START DOCUMENT PASSAGE

Increased ROS levels are an important component of stresses induced by heavy metals [12]. Our previous study indicated that Hg was an oxidative stress agent and may cause increased ROS accumulation, lipid peroxidation and lipoxygenase activity, which may affect cell integrity in rice roots [6]. ROS production may contribute to Hg-induced root growth inhibition. A primary response to the presence of heavy metals in whole living organisms involves the induction of detoxifying enzymes [24]. Soranzo et al. [25] reported that glutathione-S-transferases (GSTs) are a large family of key defense enzymes against heavy-metal toxicity and oxidative stress [26]. In our GO term enrichment analysis, a significant GO term was “glutathione transferase activity”. Metallothioneins (MTs) are known to be involved in ROS scavenging and metal homeostasis [27]. Among the 11 MT genes, 1 and 4 were significantly upregulated with short- and long-term Hg treatment, respectively (Table S10). Ruiz et al. [28] reported that the expression of mouse MT in transplastomic plants increased Hg resistance. Upregulation of GST and MT genes may be important in improving defense against heavy metal stress by upregulating ROS scavengers.
In our GO term enrichment analysis, a significant GO term was “chorismate metabolic process”. In plants, the 3 aromatic amino acids (Phe, Trp, and Tyr) are synthesized from the common precursor metabolite chorismate [29]. Here, we found that Hg significantly upregulated key enzymes for Trp synthesis–anthranilate synthase alpha 2 subunit (Os03g0264400), indole-3-glycerol phosphate synthase (Os09g0255400) and Trp synthase (Os07g0182100 and Os08g0135900) – as well as Phe synthesis – prephenate dehydratase (Os04g0406600). Upon exposure to metals, plants often synthesize a set of diverse metabolites that accumulate to high concentrations; particular amino acids are Phe, Trp, and Tyr [30]. Jo et al. [31] found that the role of Trp in the response to Cu-induced toxicity in yeast may be via the antioxidant properties of Try metabolites or its radical-scavenging activity. Sanjaya et al. [32] found that Trp could confer Cd tolerance. Here, we found that exogenous application of Phe and Trp counteracted Hg-induced toxicity and ROS accumulation in rice roots. We and Lopes et al. [8] found the upregulation of the transcripts related to the abscisic acid (ABA) biosynthesis and signaling pathway under Hg stress. Kang et al. reported that ABA induced Trp synthesis [33]. Phe is the precursor of the phenylpropanoid pathway, which is important for the biosynthesis of lignin and flavonoids [29]. The increase in Phe, Trp, ABA and lignin/flavonoid may play important roles in protecting rice seedlings against Hg toxicity.

END DOCUMENT PASSAGE
START RECORD EXTRACTS

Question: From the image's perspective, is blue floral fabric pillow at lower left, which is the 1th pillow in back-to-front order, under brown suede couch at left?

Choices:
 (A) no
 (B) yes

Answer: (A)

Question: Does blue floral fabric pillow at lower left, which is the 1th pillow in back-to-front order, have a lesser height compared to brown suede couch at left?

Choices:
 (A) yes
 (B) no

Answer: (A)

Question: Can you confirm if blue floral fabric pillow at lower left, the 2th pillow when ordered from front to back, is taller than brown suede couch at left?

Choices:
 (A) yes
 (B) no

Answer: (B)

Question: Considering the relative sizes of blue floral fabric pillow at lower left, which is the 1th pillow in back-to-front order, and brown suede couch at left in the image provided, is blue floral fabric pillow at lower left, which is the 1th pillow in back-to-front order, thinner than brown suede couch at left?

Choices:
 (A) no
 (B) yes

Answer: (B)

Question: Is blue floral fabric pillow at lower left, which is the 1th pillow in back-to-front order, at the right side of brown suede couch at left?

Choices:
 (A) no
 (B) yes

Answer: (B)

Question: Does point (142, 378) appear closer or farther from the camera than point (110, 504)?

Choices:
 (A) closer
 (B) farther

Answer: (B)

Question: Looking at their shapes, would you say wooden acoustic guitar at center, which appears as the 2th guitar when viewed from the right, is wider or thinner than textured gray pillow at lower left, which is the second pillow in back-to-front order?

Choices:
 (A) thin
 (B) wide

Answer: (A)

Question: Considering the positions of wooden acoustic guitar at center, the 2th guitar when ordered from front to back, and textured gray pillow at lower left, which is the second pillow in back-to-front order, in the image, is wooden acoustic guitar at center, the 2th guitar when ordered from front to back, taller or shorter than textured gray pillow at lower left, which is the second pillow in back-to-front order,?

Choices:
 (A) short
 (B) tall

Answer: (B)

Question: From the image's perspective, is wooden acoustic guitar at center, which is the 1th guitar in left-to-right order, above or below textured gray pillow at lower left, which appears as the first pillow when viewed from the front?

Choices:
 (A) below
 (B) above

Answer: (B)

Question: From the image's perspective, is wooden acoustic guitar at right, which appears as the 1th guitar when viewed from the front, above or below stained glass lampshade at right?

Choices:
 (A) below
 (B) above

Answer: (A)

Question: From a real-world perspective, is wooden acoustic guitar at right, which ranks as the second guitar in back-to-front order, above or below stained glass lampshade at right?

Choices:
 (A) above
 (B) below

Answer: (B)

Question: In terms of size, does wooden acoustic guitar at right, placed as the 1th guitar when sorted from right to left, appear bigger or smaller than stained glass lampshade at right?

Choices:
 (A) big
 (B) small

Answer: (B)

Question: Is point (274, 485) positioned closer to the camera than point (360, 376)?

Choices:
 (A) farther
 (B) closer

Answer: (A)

END RECORD EXTRACTS
START RECORD EXTRACTS

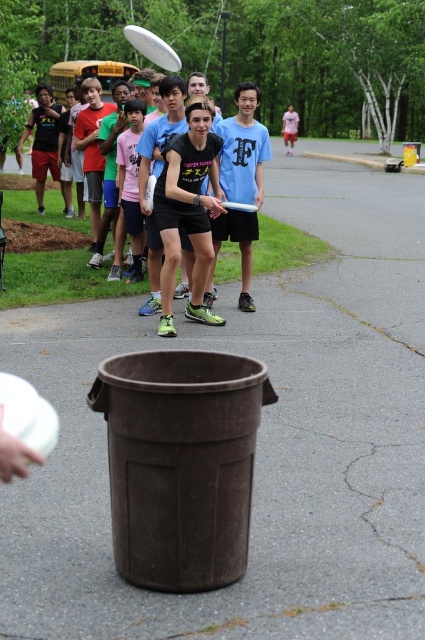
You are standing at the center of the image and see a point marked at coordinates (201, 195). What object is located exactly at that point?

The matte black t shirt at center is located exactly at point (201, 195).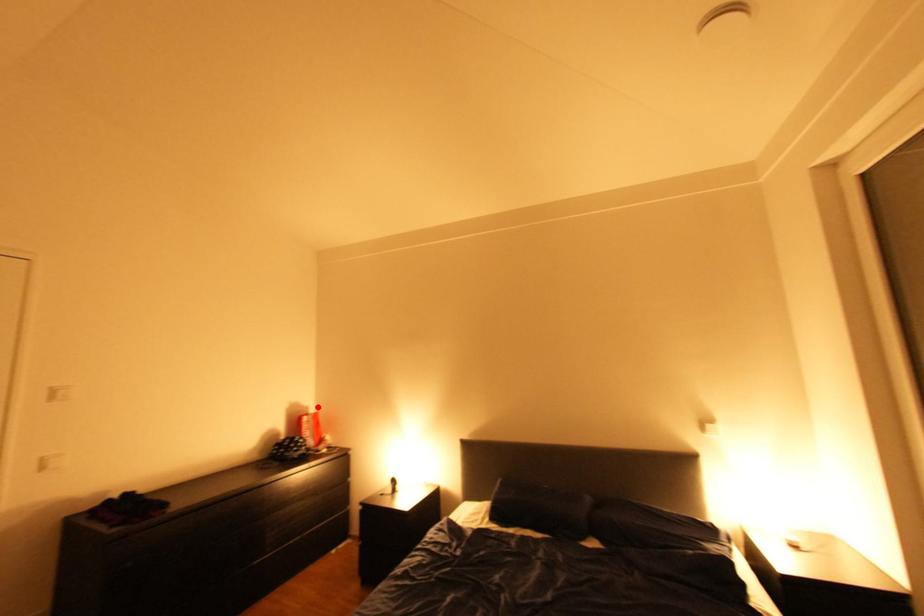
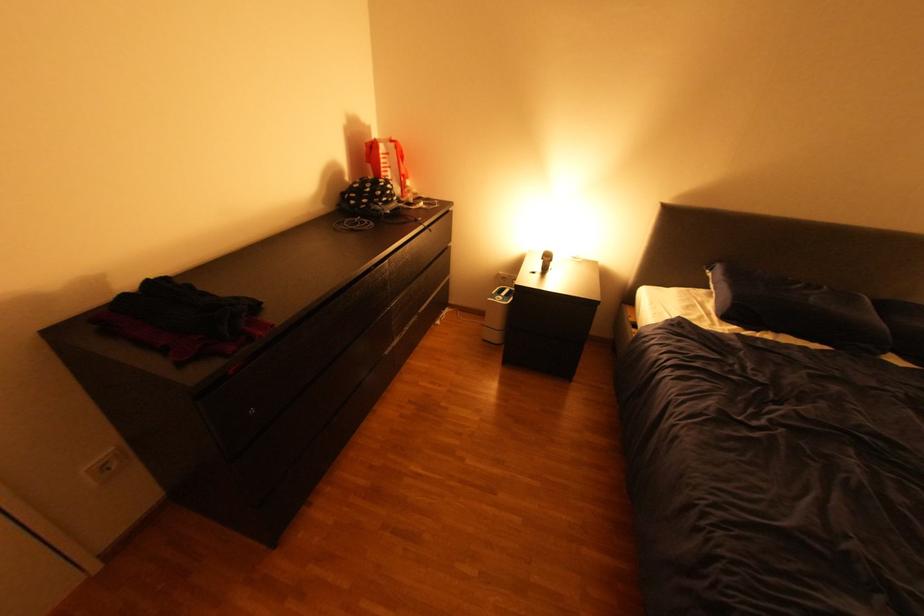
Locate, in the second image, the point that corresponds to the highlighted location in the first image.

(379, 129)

END RECORD EXTRACTS
START RECORD EXTRACTS

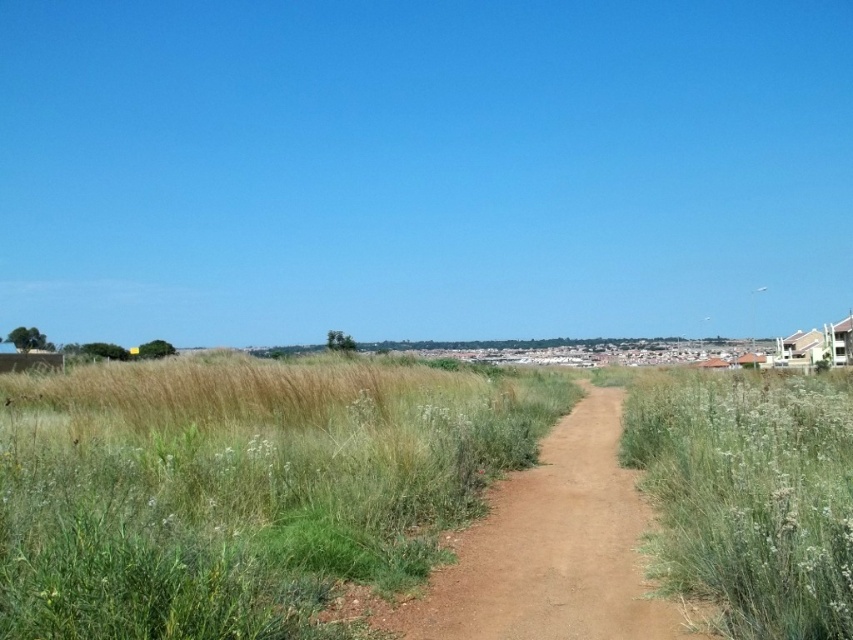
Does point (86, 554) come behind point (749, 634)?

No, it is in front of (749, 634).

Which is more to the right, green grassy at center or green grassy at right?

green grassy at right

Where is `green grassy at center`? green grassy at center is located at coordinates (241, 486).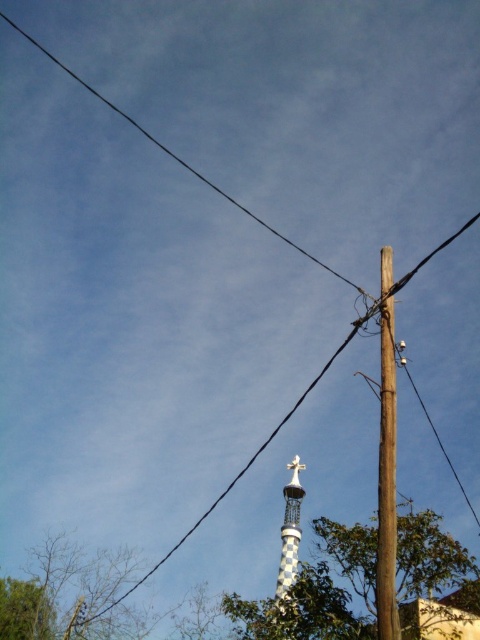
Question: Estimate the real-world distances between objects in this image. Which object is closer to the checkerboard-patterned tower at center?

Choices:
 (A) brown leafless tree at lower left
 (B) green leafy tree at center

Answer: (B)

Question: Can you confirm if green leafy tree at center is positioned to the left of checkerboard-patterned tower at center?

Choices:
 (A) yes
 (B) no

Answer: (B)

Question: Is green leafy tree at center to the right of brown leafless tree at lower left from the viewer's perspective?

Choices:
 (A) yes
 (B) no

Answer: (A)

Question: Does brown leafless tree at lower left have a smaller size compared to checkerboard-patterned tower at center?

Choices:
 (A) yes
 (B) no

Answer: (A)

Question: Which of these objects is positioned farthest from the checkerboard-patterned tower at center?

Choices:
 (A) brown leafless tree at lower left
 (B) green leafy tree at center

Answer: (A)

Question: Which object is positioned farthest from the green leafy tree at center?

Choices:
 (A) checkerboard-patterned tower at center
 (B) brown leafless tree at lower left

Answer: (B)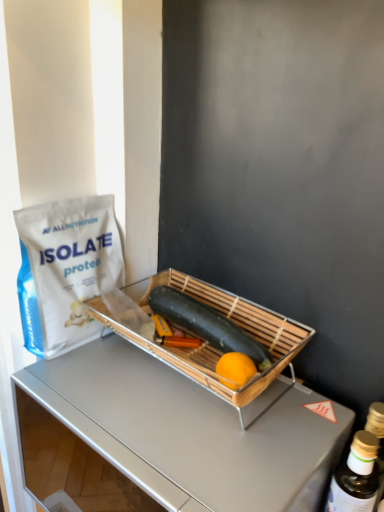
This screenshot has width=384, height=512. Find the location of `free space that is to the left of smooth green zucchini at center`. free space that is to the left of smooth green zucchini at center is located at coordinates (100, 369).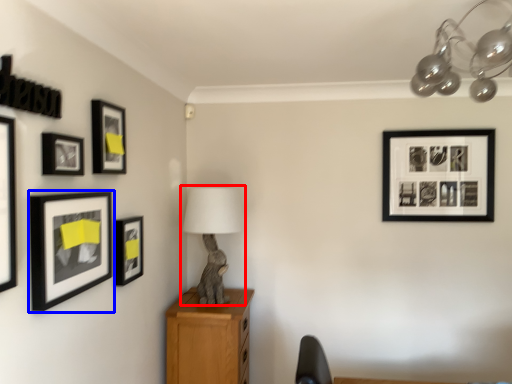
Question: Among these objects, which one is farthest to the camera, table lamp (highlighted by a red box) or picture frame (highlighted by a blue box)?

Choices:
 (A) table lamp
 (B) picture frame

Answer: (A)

END RECORD EXTRACTS

WORK INSTRUCTION 1 - In the passage on mercury stress in rice roots, which common precursor metabolite do plants use to synthesize Phe, Trp, and Tyr?
WORK INSTRUCTION 2 - Write the next paragraph of the passage on mercury stress in rice roots, beginning after its final sentence.

EXERCISE ANSWER 1 - Chorismate

EXERCISE ANSWER 2 -
In our GO enrichment analysis, a significant term was “transmembrane transport”. Among 78 and 56 transporter-related genes upregulated with short- and long-term Hg treatment, ABC-family and H+-PPase-family transporters were significantly regulated, respectively. The ABC group of transporters may facilitate the movement of glutathionylated toxins and other substrates across biological membranes [34]. We found 20 and 10 ABC transporter genes upregulated with short- and long-term Hg exposure, respectively. Thus, ABC transporters, which work in conjunction with other detoxifying systems, are associated primarily with early stages of Hg stress. Among the Hg-responsive genes, 54 secondary transporters were downregulated. The most predominant families were the OPT, POT, and sulfate permease (SulP) families. The OPT and POT families are transporters of diverse peptides [35]. Song et al. [36] found that antisense plants of AtPTR2, an Arabidopsis thaliana POT, showed delayed flowering and arrested seed maturation. Therefore, Hg may have a significant effect on inhibiting plant growth by regulating nitrate and peptide transport. In addition, we found that Hg repressed the expression of 3 aquaporin genes (OsPIP2;3, Os04g0521100; OsPIP2;5, Os07g0448400; OsNIP2;1, Os02g0745100) in rice roots (Table S11). Zhang and Tyerman [37] reported that Hg2+ ion affected aquaporin activity and blocked the expression of most plant aquaporins [8], [38], [39]. Thus, downregulation of aquaporin genes may be involved in affecting water relations and contribute to Hg toxicity in rice roots.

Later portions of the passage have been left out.